В еде он был неприхотлив. Ему трудно было справляться с твёрдой пищей, и он довольствовался какой-нибудь похлёбкой, наскоро состряпанной слугой. На верхний этаж в спальню он редко поднимался из-за одышки и сломанной ноги. Там у него в углу стоял деревянный сундучок со стальными заклёпками и секретным запором, в котором хранились ценности, о чём стало известно только после смерти хозяина. Сундучок был набит золотыми дукатами, уложенными ровными стопками в чулки, банковскими бумагами и векселями. По тем временам их владелец был богат, как Крез, чего не удавалось ни одному итальянскому художнику. Дабы не привлекать ничьё внимание, сундучок был накрыт старым лоскутным одеялом. Когда однажды пронырливый Лионардо поинтересовался его содержимым, то получил такую взбучку за праздное любопытство, что у племянника отпала всякая охота совать нос в дядины дела.
В последние годы Микеланджело много тратил на благотворительные цели: помогал нуждающимся коллегам, многодетным семьям, лишившимся кормильца. Значительные суммы через банк были выданы центру вспомоществования девушкам-бесприданницам, который был учреждён Лоренцо Великолепным. В письмах к Лионардо он поучает: «Лучше бы ты расходовал деньги, которые тратишь мне на подарки, на Христову милостыню». Но просит племянника делать это негласно, не называя его имени. «Пусть я немощный старик, но мне хочется оказывать людям посильную помощь, хотя бы в виде милостыни, так как не могу, да и не умею делать добро иначе».
Он намеревался вложить средства на обустройство и украшение монастыря Сан Сильвестро в память о встречах с Витторией Колонна, но его предложение Римская курия положила в долгий ящик. Себе самому он продолжал отказывать в самом необходимом, довольствуясь малым. Приведённая выше издёвка злобного Бандинелли в связи с отказом от гонорара за работу над собором Святого Петра лишена всяких оснований. Правда, подарки от друзей и почитателей старый мастер получать любил…

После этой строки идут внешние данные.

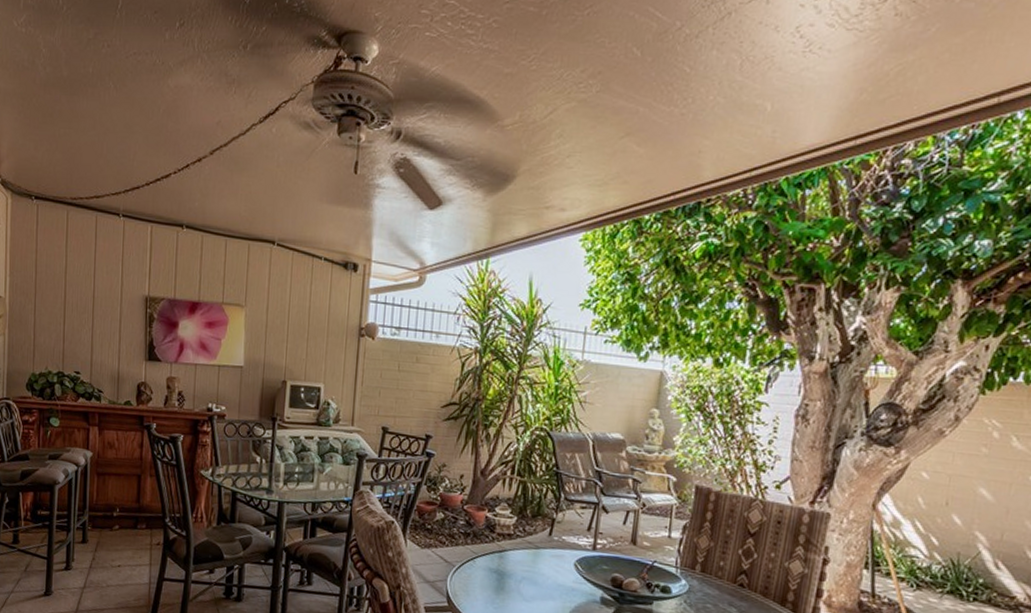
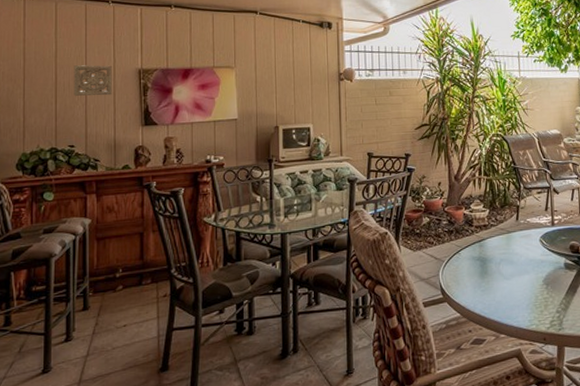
wall ornament: none [81,284,119,322] -> present [74,65,112,96]

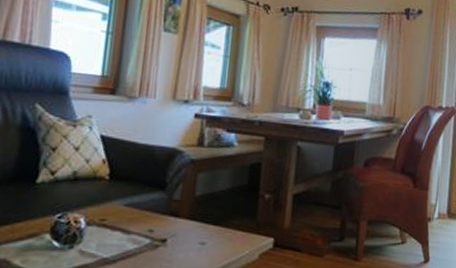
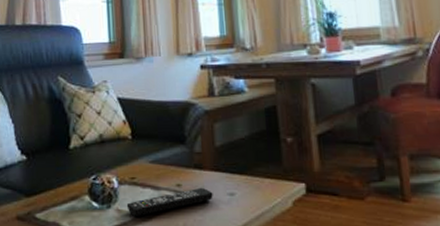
remote control: none [91,235,184,259] -> present [126,188,213,216]

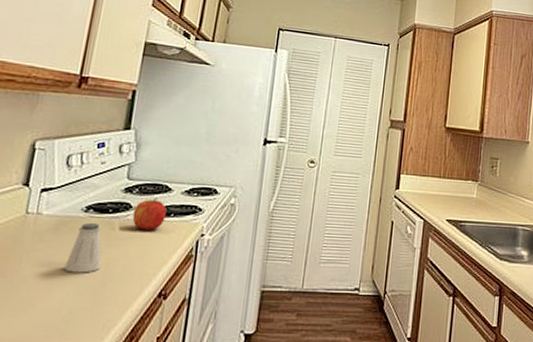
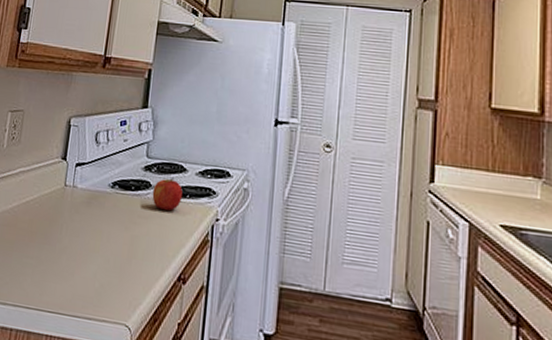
saltshaker: present [63,222,102,273] -> none [95,198,127,248]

Ослица, сахар, чад паникадил,
Мальвазии бочонок в дополненье —
Перетянули чашу подношенья.
Хвала тебе, архангел Михаил!
Хоть чувствую прилив немалых сил,
Не одолеть мне одному теченье,
Ладью поглотят волны в исступленье,
Рискни я выйти в море без ветрил.
За милость высшую, родной мой Боже,
Насущный хлеб и радость быть творцом
Я не щадил себя и лез из кожи.
Но всякий долг будь красен платежом.
Твой редкий дар всех благ земных дороже,
И я живу покамест должником (299).
Осознанное им чувство «должника» перед Богом и искусством постоянно его тревожило в последние годы. Однажды, узнав о его болезни, в Риме побывал инкогнито племянник. Микеланджело очень огорчился, когда ему доложили о визите Лионардо. В отправленном ему в ответ письме говорится: «Ты прискакал в Рим сломя голову. Не знаю, стал бы ты так торопиться, если бы я был беден и не имел куска хлеба… Ты говоришь, что долг тебе повелевал приехать и что ты это сделал из любви ко мне. Вот так же шашель любит дерево, которое губит… Уже сорок лет, как вы все живёте за мой счёт, и хоть бы раз я услышал от вас доброе слово».
Спал он в мастерской на тюфяке, не раздеваясь и даже не снимая сапоги со шпорами, так как один был не в силах разуться. Засиживаясь обычно допоздна, когда оба парня давно уже мирно похрапывали, он не хотел их будить и звать на помощь.